The kite philosophy

Saturday, January 5, 2013 § 2 Comments

My niece is tugging hard on the string, shifting her weight from one foot to the other to keep her frame stable. If she wobbles, she will lose control of the kite, which by now flies higher into the sky as she lets go a length of the string at a time.

A swift moment after, the kite reaches the highest height its string will allow, stable up in the air, its tail dancing to the rhythm of the wind.

Happy with her feat, she then hands the string winder to my sister, effectively giving her all control of the airborne kite. My sister jumps at the chance, pleasure written all over her face. She pulls the kite a little, then turns to me and says, “Try it.”

I hesitate. I doubt I can control the kite against the wind. But she urges me and I give in. From where I sit, I can see the kite battling it out with the wind. It gives a slight pull. I answer it with a gentle tug.  Staring at the kite, I exclaim, “It’s such a nice feeling!”

An hour or so earlier, my sister and I were in the open field trying to fly the same kite. We took turns launching it and pulling the string in, but we never got to fly it at such a height. Worse, the kite crashed to the ground a number of times. It didn’t bother me, though, and in my mind I wasn’t as bad as I really was because from the get-go I was clear with my intention: I wouldn’t struggle with the wind and have the kite airborne like what the other kite flyers were attempting to do.

I know I couldn’t do it anyway.

I would just fly the kite at a height I could manage.

Kite-flying

I now think back to the times I underperformed because of the limits I subconsciously set for myself, and the many opportunities I passed up because I thought I couldn’t deliver.

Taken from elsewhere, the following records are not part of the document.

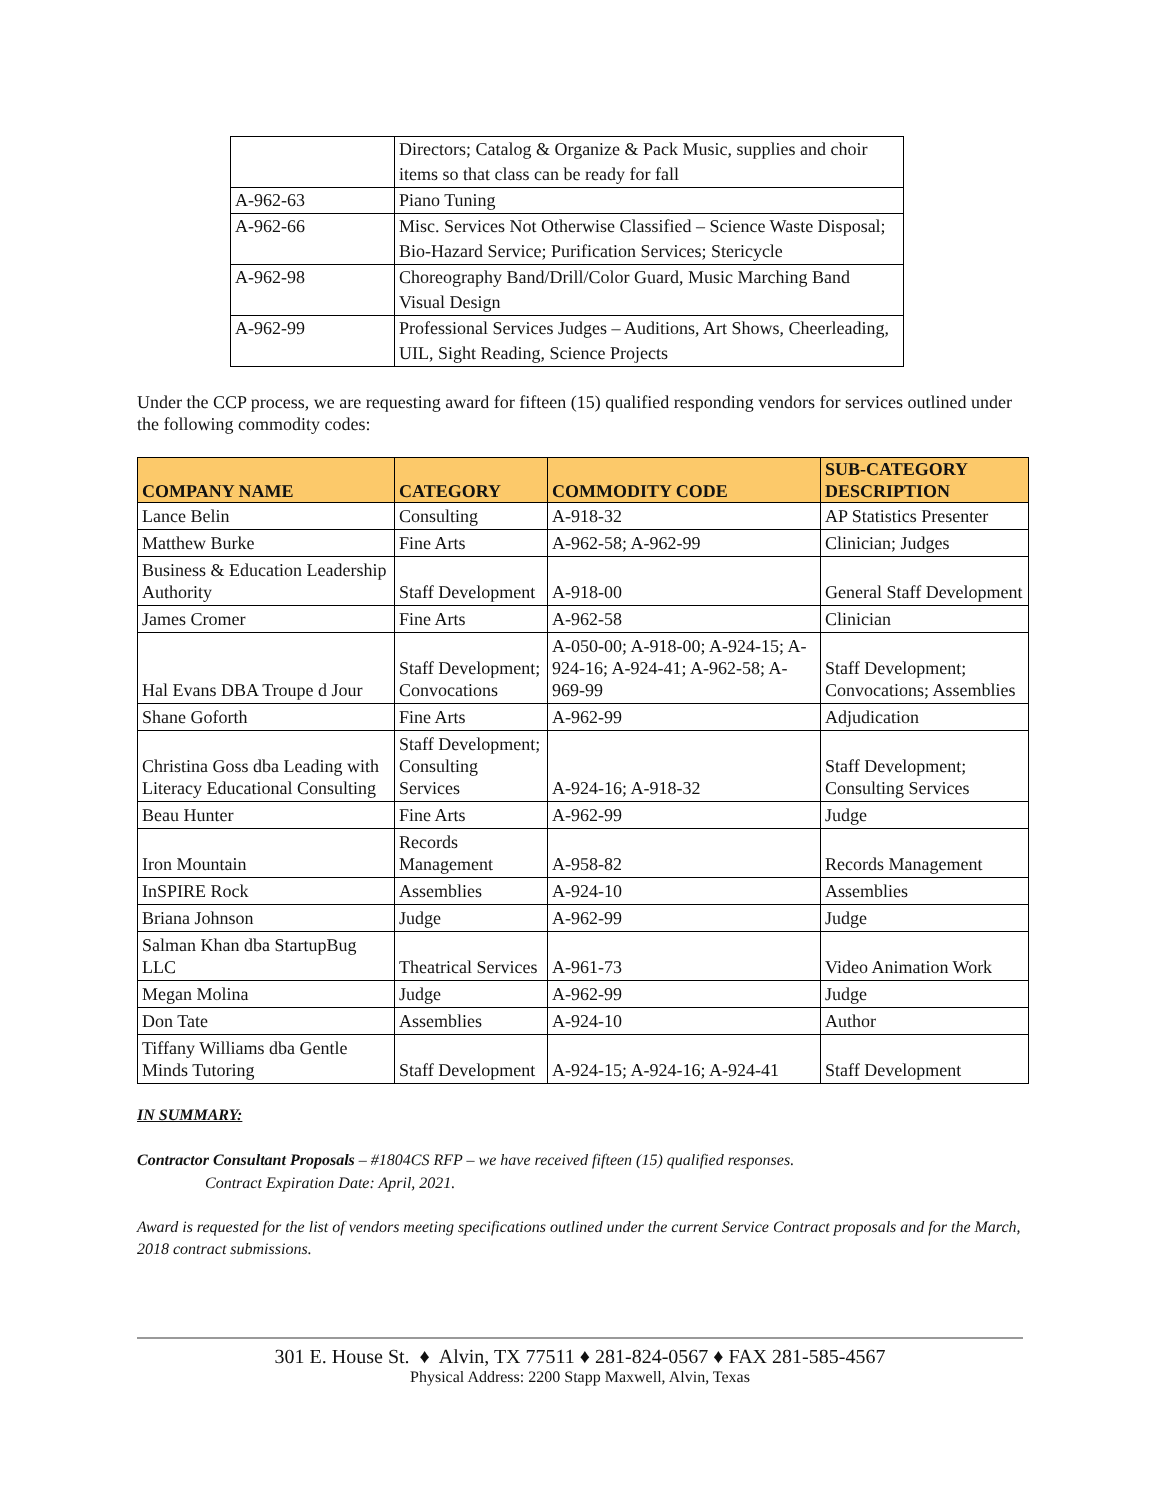| | Directors; Catalog & Organize & Pack Music, supplies and choir items so that class can be ready for fall |
| A-962-63 | Piano Tuning |
| A-962-66 | Misc. Services Not Otherwise Classified – Science Waste Disposal; Bio-Hazard Service; Purification Services; Stericycle |
| A-962-98 | Choreography Band/Drill/Color Guard, Music Marching Band Visual Design |
| A-962-99 | Professional Services Judges – Auditions, Art Shows, Cheerleading, UIL, Sight Reading, Science Projects |
Under the CCP process, we are requesting award for fifteen (15) qualified responding vendors for services outlined under the following commodity codes:
| COMPANY NAME | CATEGORY | COMMODITY CODE | SUB-CATEGORY DESCRIPTION |
| --- | --- | --- | --- |
| Lance Belin | Consulting | A-918-32 | AP Statistics Presenter |
| Matthew Burke | Fine Arts | A-962-58; A-962-99 | Clinician; Judges |
| Business & Education Leadership Authority | Staff Development | A-918-00 | General Staff Development |
| James Cromer | Fine Arts | A-962-58 | Clinician |
| Hal Evans DBA Troupe d Jour | Staff Development; Convocations | A-050-00; A-918-00; A-924-15; A-924-16; A-924-41; A-962-58; A-969-99 | Staff Development; Convocations; Assemblies |
| Shane Goforth | Fine Arts | A-962-99 | Adjudication |
| Christina Goss dba Leading with Literacy Educational Consulting | Staff Development; Consulting Services | A-924-16; A-918-32 | Staff Development; Consulting Services |
| Beau Hunter | Fine Arts | A-962-99 | Judge |
| Iron Mountain | Records Management | A-958-82 | Records Management |
| InSPIRE Rock | Assemblies | A-924-10 | Assemblies |
| Briana Johnson | Judge | A-962-99 | Judge |
| Salman Khan dba StartupBug LLC | Theatrical Services | A-961-73 | Video Animation Work |
| Megan Molina | Judge | A-962-99 | Judge |
| Don Tate | Assemblies | A-924-10 | Author |
| Tiffany Williams dba Gentle Minds Tutoring | Staff Development | A-924-15; A-924-16; A-924-41 | Staff Development |
IN SUMMARY:
Contractor Consultant Proposals – #1804CS RFP – we have received fifteen (15) qualified responses.
Contract Expiration Date: April, 2021.
Award is requested for the list of vendors meeting specifications outlined under the current Service Contract proposals and for the March, 2018 contract submissions.
301 E. House St. ♦ Alvin, TX 77511 ♦ 281-824-0567 ♦ FAX 281-585-4567
Physical Address: 2200 Stapp Maxwell, Alvin, Texas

I didn’t fly the kite as high as the string would allow not because I couldn’t but because I’d said to myself I wouldn’t. Even before I started, my mindset worked against me — not the wind, not how the kite was launched, not how I tugged on the string.

I could have flown that kite high in the air, or snagged that writing opportunity, or approached certain people of note, or planted my feet in that lovely place, if I didn’t start out drawing my boundaries, telling myself what I could only do and how far I could only go. Doing so made me weak, and it inevitably became my excuse to back out at the bleakest prospect of difficulty and failure.

The reason for my past failures is that I allowed the limitations I’d predertermined for myself to set my course when in fact I am bigger and better than my limitations.

Truth is, I am that kite. I can fly high only if I let go of everything that holds me back — like how a kite flyer supposedly lets go of the string, with a trusting knowledge that each time he lets go, the kite glides higher.

What holds me back?

Fear holds me back.

Insecurity holds me back.

Pride holds me back.

Procrastination and laziness hold me back.

Wrong frame of mind holds me back.

Here within me is a suppressed potential. Everyone of us has. We are created to do greater than what we currently do — not necessarily greater in scope and size, but greater in significance and eternal value. We are destined to fly higher than where we are now, with our Ultimate Wind propelling us in the right direction, His character even magnified in our flight.

But first, we have to let go. Shall we?

As the new year unfolds, may we commit ourselves to being assertive, a doer, an action-maker, not putting limits to what we can do. Let’s not just sit idly and watch things happen; let’s make things happen. Let’s not just just seize opportunities; let’s create opportunities. Then we’ll be surprised at how far and high He can actually take us.